- Born: William Norman Flemming September 3, 1926 Chicago, Illinois, U.S.
- Died: July 20, 2007 (aged 80) Petoskey, Michigan, U.S.
- Education: University of Michigan
- Occupation: Television sports journalist

= Bill Flemming =

American sports journalist (1926–2007)

William Norman Flemming (September 3, 1926 - July 20, 2007) was an American television sports journalist who was one of the original announcers for the ABC Sports show Wide World of Sports.

==Biography==

===Early life===
Born in Chicago, Illinois, and raised by his aunt and uncle, Martha Gorrell Flemming and George A. Flemming, and moved to Ann Arbor, Michigan, by the time he entered high school. While at Ann Arbor High School, he was a member of their state championship football team in 1943. Flemming was also a member of the high school basketball team.

===College life===
Attending the University of Michigan in Ann Arbor, he entered as a Pre-medical major, but switched to speech after winning a campus wide speech contest which earned him a summer job at WUOM, the campus radio station. Flemming would work his way up to sports director of the radio station. He was a member of Delta Tau Delta International Fraternity.

===Broadcasting career===
After graduating from Michigan, he went to work for WWJ-TV in Detroit in 1953 and later appeared on NBC's Today Show before joining ABC's Wide World of Sports in 1961. He was the original voice of the Detroit Pistons, calling their radio broadcasts from 1957 (their first season in Detroit) to 1962.

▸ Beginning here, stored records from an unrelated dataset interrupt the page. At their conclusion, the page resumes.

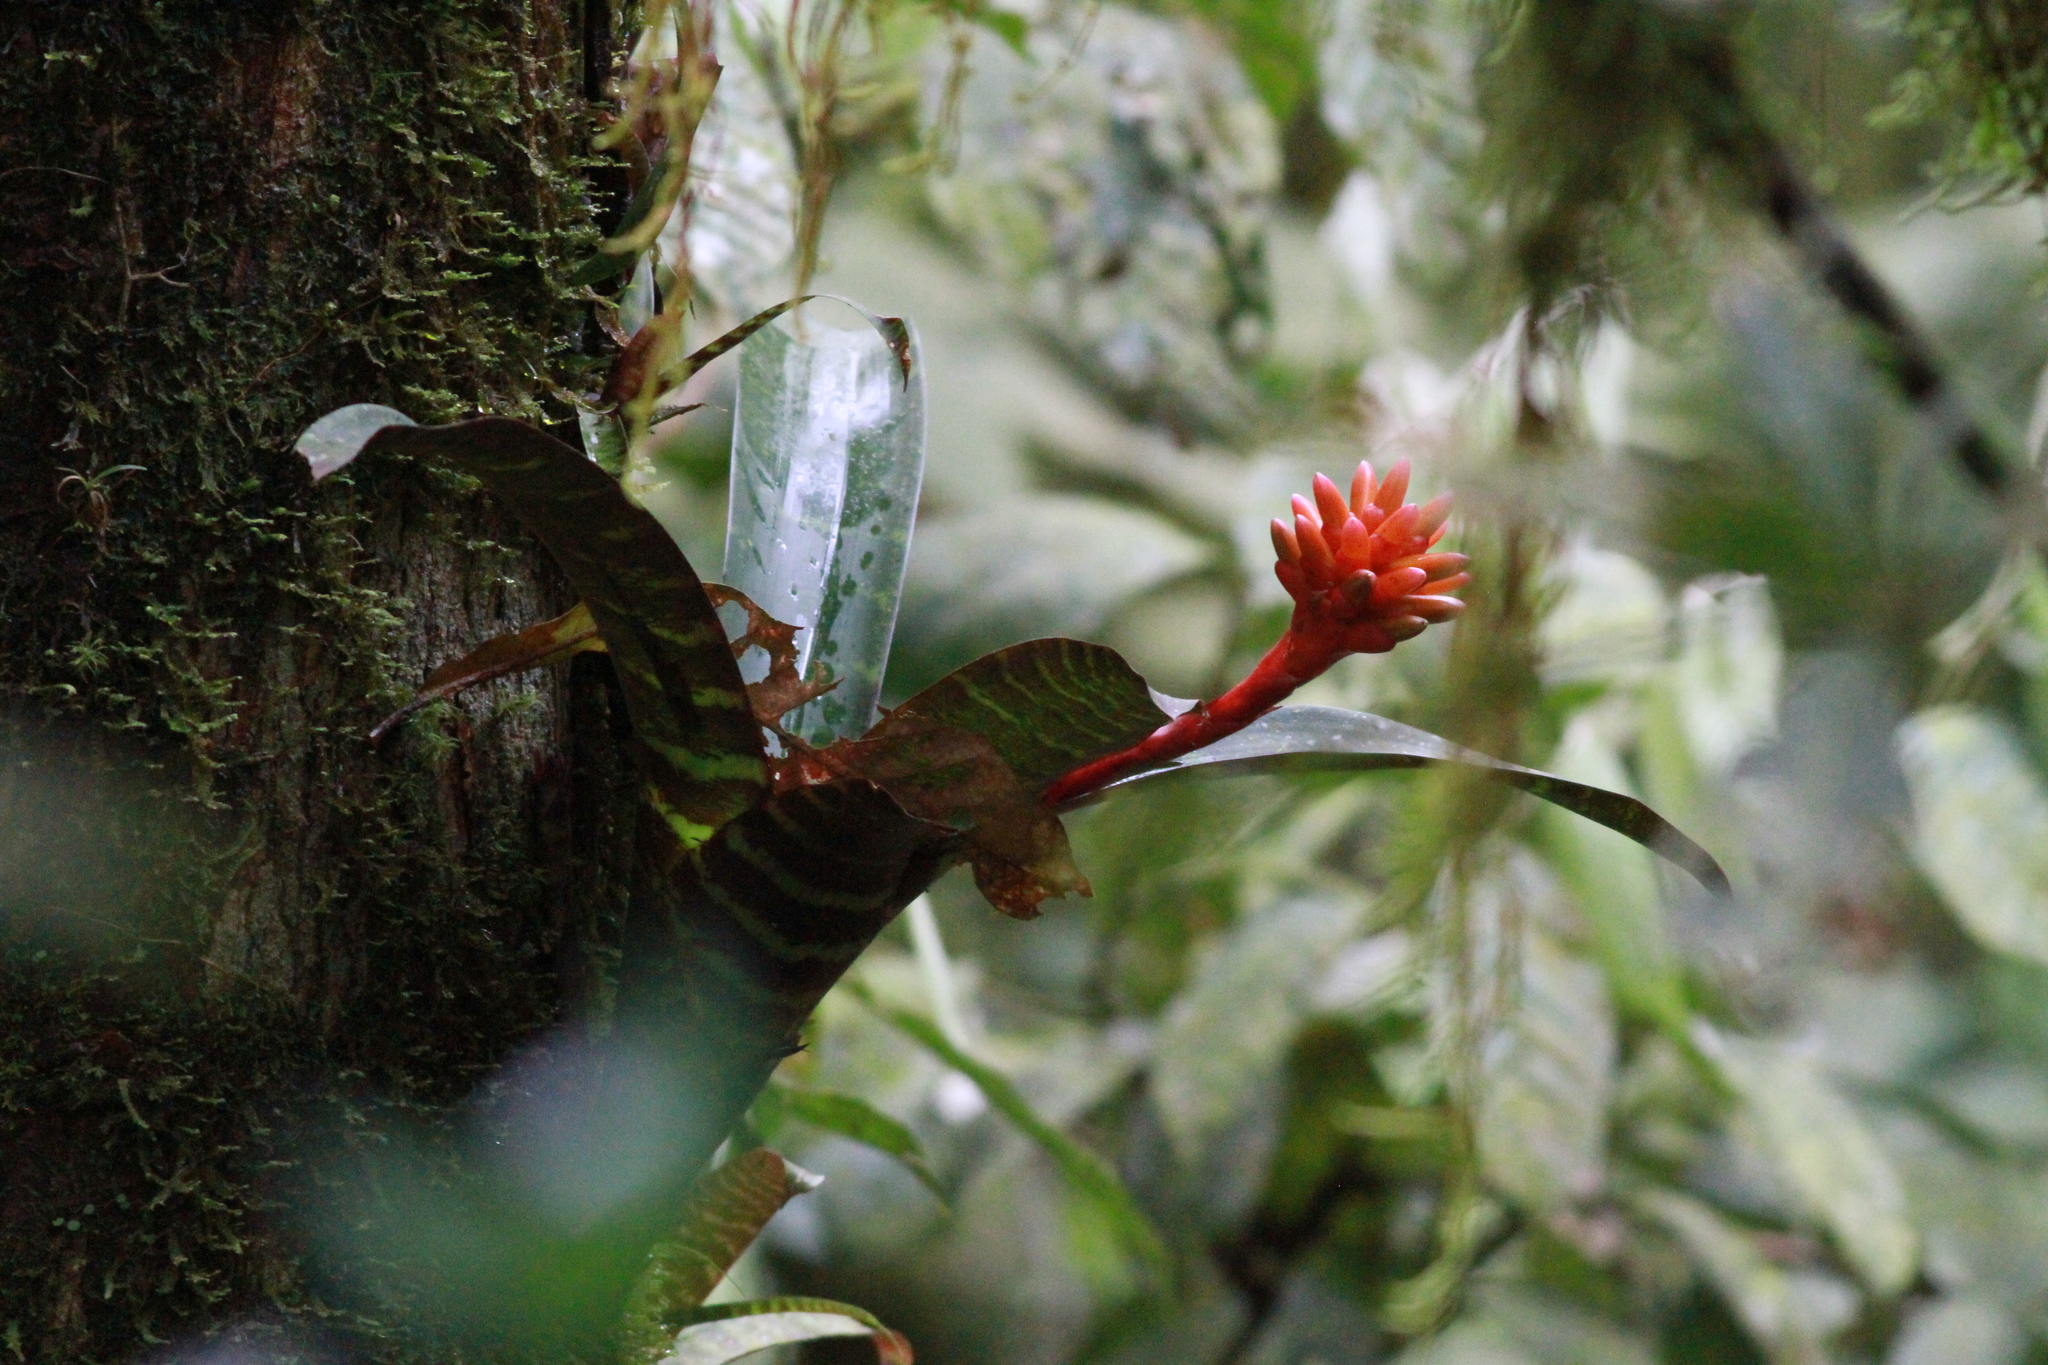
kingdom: Plantae
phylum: Tracheophyta
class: Liliopsida
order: Poales
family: Bromeliaceae
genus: Guzmania
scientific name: Guzmania musaica
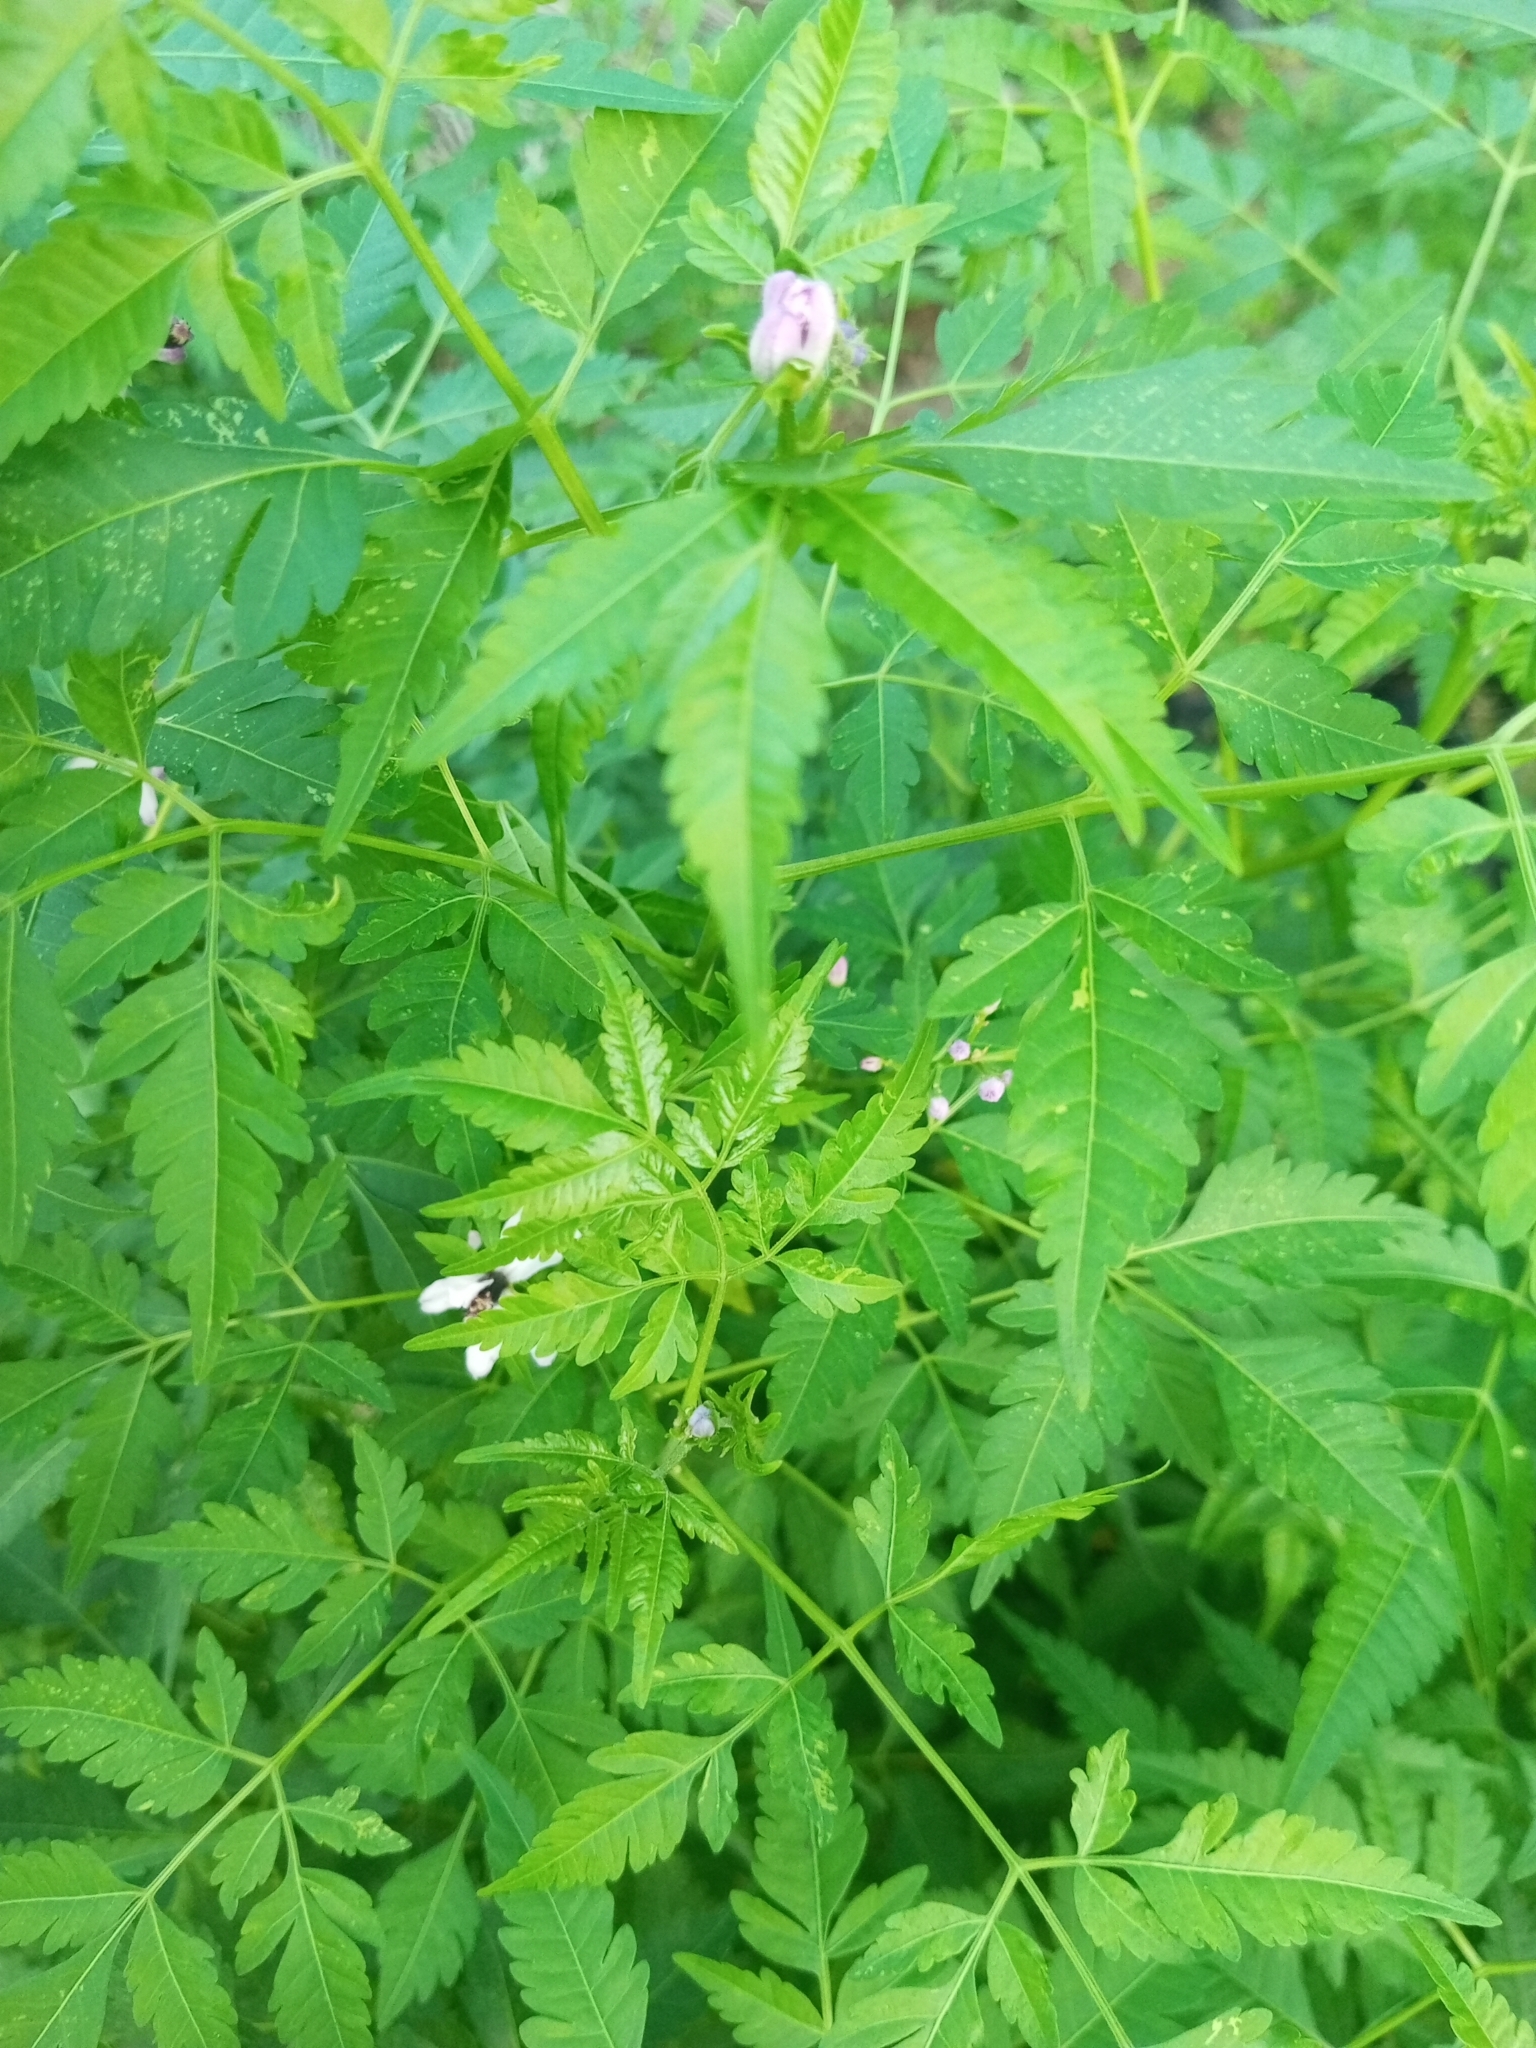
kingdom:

While with ABC, Flemming covered over 600 events for the program, including college football, golf and cliff-diving. One of the assignments he cherished broadcasting was the Michigan-Ohio State football game since Flemming was a Michigan graduate. Other sports that Flemming called on Wide World of Sports were bobsledding, chess, auto racing and the Olympic Games. His first event called on ABC was the Drake Relays track and field event in Des Moines, Iowa, while his fellow broadcaster Jim McKay called the Penn Relays athletic event in Philadelphia.

While at NBC, Flemming also called the US Open golf tournament in 1957. It was Flemming's reputation for tact and persistence that made him the go-to man in interviewing the reclusive Bobby Fischer during the 1972 World Chess Championships in Reykjavík, Iceland when Fischer was competing against defending champion Boris Spassky of the then-Soviet Union.

Flemming was the first voice of the NCAA Division I Men's Basketball Championship on television.

Flemming was a past president of the Detroit Sports Media Association and was named a Lifetime Member of the DSMA. On June 20, 2008, Flemming was elected posthumously to the Michigan Sports Hall of Fame.

===Personal life===
Flemming married the former Barbara Forster. Their marriage produced two children, and they had two grandchildren. Living in Bloomfield Hills, Michigan, Flemming was a pilot with over 6,000 hours logged. From 1998 until his 2007 death, Flemming split his time between his homes in Good Hart, Michigan, and Marco Island, Florida.

===Death===
Flemming died of prostate cancer on July 20, 2007, in Petoskey, Michigan. A memorial service was held on August 10 in Harbor Springs.